There are also allegations that no work was done on the power utility’s corporate plan despite millions of rand paid to McKinsey and Trillian.
During his testimony, Singh referred to a letter from McKinsey addressed to Krish Govender at Eskom in September 2015, referring to a professional services contract and provision of consulting services between Eskom and McKinsey.
In the letter, McKinsey states that it had subcontracted Trillian and sets out conditions as to how payment should be made by Eskom.
The letter further states that Trillian could invoice Eskom directly on condition that McKinsey issues a written confirmation of services performed by Trillian and that the “correctness of the amount to be invoiced” is checked by McKinsey.
When questioned whether or not these conditions were followed before payment was made, Singh agreed that he had no personal knowledge as to whether or not these conditions were complied with.
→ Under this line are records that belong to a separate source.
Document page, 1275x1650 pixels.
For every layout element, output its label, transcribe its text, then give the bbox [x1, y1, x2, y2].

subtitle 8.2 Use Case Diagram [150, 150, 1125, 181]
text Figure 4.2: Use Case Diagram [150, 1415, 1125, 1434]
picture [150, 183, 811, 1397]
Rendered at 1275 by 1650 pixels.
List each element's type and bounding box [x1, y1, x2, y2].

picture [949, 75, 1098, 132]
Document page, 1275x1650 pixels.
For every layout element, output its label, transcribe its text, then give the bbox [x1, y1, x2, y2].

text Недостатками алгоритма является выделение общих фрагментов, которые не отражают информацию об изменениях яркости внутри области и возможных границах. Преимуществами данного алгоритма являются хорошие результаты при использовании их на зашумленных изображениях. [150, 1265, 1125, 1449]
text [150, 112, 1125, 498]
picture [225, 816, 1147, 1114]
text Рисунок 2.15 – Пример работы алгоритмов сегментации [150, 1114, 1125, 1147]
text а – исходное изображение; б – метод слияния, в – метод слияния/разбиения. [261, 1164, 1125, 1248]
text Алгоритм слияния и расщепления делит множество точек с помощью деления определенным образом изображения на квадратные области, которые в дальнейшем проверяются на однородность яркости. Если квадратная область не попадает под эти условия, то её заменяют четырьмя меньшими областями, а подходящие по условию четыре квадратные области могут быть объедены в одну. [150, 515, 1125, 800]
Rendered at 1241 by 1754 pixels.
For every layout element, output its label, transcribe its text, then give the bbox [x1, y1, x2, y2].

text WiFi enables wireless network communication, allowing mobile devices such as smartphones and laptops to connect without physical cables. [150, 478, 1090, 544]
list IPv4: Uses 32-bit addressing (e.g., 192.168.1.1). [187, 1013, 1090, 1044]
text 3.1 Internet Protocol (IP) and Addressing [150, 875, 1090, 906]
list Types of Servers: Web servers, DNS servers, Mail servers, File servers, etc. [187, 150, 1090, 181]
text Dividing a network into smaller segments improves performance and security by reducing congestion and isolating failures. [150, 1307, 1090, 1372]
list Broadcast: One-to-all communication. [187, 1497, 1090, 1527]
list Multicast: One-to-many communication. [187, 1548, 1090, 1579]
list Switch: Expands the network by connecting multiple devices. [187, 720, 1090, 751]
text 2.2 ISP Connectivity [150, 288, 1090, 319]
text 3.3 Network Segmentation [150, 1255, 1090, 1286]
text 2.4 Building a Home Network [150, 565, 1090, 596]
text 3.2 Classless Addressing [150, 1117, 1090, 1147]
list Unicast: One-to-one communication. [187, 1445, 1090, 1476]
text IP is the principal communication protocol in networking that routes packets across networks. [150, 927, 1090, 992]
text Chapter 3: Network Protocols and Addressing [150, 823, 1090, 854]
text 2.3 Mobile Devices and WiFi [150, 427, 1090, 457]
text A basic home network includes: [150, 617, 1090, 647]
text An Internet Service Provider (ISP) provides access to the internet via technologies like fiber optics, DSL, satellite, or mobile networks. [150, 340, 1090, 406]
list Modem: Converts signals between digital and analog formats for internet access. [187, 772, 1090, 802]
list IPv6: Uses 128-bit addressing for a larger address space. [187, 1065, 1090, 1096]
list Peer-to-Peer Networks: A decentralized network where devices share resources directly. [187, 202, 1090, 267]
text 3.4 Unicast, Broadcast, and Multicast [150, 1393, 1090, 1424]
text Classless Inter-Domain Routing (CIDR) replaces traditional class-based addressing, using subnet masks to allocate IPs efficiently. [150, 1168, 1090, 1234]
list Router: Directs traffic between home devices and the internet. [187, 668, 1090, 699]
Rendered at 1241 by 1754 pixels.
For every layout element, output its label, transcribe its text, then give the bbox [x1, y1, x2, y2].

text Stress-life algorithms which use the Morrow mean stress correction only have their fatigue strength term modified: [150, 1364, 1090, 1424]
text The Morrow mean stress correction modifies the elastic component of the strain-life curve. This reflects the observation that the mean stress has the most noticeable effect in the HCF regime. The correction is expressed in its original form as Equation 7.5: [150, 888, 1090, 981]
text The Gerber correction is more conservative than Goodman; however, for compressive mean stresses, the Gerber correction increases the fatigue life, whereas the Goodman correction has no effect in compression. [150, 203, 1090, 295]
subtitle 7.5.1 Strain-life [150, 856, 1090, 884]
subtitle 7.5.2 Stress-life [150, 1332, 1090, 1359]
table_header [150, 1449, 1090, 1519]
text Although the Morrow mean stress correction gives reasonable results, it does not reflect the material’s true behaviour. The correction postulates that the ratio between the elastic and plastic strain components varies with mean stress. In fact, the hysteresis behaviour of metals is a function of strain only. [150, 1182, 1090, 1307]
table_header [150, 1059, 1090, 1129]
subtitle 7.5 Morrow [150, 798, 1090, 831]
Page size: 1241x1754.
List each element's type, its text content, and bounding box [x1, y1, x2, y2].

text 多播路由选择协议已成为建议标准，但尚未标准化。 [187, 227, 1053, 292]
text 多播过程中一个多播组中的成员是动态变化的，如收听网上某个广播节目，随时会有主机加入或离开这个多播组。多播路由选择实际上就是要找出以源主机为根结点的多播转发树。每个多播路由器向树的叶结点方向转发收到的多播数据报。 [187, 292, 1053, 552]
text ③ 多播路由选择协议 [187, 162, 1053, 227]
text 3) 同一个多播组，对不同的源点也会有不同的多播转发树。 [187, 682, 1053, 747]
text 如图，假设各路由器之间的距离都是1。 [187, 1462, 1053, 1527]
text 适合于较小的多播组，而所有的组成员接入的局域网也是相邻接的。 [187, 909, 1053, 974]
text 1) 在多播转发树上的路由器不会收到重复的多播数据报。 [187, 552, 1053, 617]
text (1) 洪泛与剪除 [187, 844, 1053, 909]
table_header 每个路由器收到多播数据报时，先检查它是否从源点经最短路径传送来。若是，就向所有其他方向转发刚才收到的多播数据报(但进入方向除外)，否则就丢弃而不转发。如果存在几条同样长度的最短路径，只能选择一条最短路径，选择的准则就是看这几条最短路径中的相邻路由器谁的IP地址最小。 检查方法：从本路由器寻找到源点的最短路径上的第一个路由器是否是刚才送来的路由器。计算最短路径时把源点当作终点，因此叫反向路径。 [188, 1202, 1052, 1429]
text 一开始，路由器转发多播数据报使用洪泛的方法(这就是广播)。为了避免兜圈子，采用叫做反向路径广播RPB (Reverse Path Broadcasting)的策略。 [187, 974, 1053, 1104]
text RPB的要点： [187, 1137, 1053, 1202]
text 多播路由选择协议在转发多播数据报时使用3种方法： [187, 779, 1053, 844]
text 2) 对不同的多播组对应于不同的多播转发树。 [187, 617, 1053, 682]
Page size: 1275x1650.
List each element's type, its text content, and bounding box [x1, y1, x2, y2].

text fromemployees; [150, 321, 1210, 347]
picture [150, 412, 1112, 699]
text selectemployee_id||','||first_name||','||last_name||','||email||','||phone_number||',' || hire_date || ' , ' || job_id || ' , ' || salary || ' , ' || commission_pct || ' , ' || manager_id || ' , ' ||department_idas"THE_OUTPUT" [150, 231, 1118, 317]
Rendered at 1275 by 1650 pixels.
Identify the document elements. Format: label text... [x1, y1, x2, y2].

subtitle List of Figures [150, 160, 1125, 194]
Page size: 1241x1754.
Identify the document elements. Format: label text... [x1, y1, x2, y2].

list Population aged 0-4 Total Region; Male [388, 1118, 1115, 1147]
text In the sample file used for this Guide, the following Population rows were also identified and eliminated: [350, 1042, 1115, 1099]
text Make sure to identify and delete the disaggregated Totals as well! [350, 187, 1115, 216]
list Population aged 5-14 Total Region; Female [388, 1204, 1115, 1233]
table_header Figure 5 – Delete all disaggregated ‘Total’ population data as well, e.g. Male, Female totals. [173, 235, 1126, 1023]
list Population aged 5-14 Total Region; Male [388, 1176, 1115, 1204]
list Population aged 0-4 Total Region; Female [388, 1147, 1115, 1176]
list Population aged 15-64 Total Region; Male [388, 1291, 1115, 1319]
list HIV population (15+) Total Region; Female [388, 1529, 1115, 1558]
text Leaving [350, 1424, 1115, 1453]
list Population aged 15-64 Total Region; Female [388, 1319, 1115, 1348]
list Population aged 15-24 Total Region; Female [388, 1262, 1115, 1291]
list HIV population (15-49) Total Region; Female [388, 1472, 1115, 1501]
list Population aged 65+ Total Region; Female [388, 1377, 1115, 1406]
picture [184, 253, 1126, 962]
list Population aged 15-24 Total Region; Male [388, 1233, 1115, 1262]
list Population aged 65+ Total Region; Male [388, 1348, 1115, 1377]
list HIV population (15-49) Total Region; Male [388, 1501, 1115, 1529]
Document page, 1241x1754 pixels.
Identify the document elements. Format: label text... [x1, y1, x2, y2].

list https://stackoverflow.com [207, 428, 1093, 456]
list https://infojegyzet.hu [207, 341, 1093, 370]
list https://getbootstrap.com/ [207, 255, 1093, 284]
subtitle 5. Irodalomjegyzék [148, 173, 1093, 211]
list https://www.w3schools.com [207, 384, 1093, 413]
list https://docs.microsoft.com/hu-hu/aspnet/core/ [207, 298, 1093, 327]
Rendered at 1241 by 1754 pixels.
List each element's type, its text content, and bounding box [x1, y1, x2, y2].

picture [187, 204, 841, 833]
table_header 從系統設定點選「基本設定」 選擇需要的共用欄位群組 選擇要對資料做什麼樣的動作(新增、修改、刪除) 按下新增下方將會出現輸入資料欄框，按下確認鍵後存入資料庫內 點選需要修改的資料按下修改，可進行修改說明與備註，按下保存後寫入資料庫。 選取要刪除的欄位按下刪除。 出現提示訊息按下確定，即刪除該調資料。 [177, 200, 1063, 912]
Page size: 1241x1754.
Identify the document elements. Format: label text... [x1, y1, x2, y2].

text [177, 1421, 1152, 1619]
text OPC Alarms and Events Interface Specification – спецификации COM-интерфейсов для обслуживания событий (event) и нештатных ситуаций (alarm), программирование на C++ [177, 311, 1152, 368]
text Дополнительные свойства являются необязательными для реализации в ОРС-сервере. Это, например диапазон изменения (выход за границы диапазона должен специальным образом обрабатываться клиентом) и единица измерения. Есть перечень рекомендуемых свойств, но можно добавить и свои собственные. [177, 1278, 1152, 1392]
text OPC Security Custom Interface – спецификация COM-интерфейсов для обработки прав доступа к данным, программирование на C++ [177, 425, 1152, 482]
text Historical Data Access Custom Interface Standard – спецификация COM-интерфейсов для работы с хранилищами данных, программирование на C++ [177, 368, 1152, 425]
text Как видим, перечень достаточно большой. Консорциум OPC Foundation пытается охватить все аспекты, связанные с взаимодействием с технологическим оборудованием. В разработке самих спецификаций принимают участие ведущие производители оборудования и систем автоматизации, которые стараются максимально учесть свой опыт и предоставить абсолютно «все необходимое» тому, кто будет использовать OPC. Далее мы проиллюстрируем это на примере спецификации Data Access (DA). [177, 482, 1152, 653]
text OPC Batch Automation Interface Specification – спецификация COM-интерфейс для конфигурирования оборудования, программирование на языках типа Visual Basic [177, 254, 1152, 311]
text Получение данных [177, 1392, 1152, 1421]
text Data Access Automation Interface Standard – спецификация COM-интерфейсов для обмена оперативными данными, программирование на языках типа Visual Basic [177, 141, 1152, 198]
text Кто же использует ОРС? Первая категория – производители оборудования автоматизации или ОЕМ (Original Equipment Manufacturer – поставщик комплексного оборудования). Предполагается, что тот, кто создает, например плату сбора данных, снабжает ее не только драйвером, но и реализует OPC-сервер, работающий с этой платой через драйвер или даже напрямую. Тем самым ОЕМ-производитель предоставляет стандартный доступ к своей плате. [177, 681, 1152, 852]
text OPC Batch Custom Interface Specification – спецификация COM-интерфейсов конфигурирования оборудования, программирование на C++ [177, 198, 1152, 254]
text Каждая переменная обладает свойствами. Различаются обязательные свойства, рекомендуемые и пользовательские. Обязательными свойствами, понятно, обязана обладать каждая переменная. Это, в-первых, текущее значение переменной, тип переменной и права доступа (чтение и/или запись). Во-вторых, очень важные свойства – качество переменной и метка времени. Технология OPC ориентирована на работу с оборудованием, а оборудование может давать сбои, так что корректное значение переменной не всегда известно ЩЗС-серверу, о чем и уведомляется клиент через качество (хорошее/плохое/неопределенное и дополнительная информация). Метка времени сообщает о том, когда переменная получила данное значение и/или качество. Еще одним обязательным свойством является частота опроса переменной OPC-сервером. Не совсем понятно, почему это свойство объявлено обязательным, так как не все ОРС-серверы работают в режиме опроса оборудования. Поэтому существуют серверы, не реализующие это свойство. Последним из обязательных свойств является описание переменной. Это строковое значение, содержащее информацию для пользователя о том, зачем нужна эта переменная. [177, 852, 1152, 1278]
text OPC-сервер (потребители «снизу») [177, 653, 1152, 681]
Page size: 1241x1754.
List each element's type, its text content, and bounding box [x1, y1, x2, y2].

Following his last appearance at the commission, Singh’s advocate, Anneline van den Heever, said they had prepared the affidavit as they believed it was in the best interests of the commission that they provide clarity on some issues raised previously.
In his previous appearance at the commission, the Master Services Agreement (MSA) between McKinsey and Eskom in 2016 was in question. There had also been a 2015 contract that was terminated by agreement, leading to huge early cancellation costs by Eskom, which paid in excess of R1.7m to both McKinsey and Trillian.
At that time, Singh told the Commission that the question needed to be posed to the finance or procurement team to answer as to how and why payment was processed in the manner it was, but Judge Zondo pointed out that Singh was in charge of the finance team.
Singh explained that, in terms of delegation of authority, there was a requirement for certain authority levels to approve contracts. Once they were approved, the payment process did not “require that it came back to me”.
Singh is accused of overseeing massive questionable transactions made in favour of Gupta-linked companies while chief financial officer at first Transnet and then Eskom.
Under Singh’s watch, Eskom made payments totalling about R600m to Trillian. These payments were based on Trillian’s claim that it was a subcontractor for McKinsey, as there was no contract entitling Trillian to any payment from Eskom.
In August last year, three years after lobby group Organisation Undoing Tax Abuse (Outa) laid a complaint, the South African Institute of Chartered Accountants (SAICA) found Singh guilty of 12 charges relating to his time as CFO at both Transnet and Eskom.
SAICA found that Singh was grossly negligent, dishonest, showed a “clear lack of accountability” and committed serious breaches of the SAICA code of conduct while in important positions at Transnet and Eskom, resulting in them suffering “substantial financial prejudice”.
Singh was suspended from Eskom in late 2017, pending a disciplinary process, and resigned in January the following year, with immediate effect.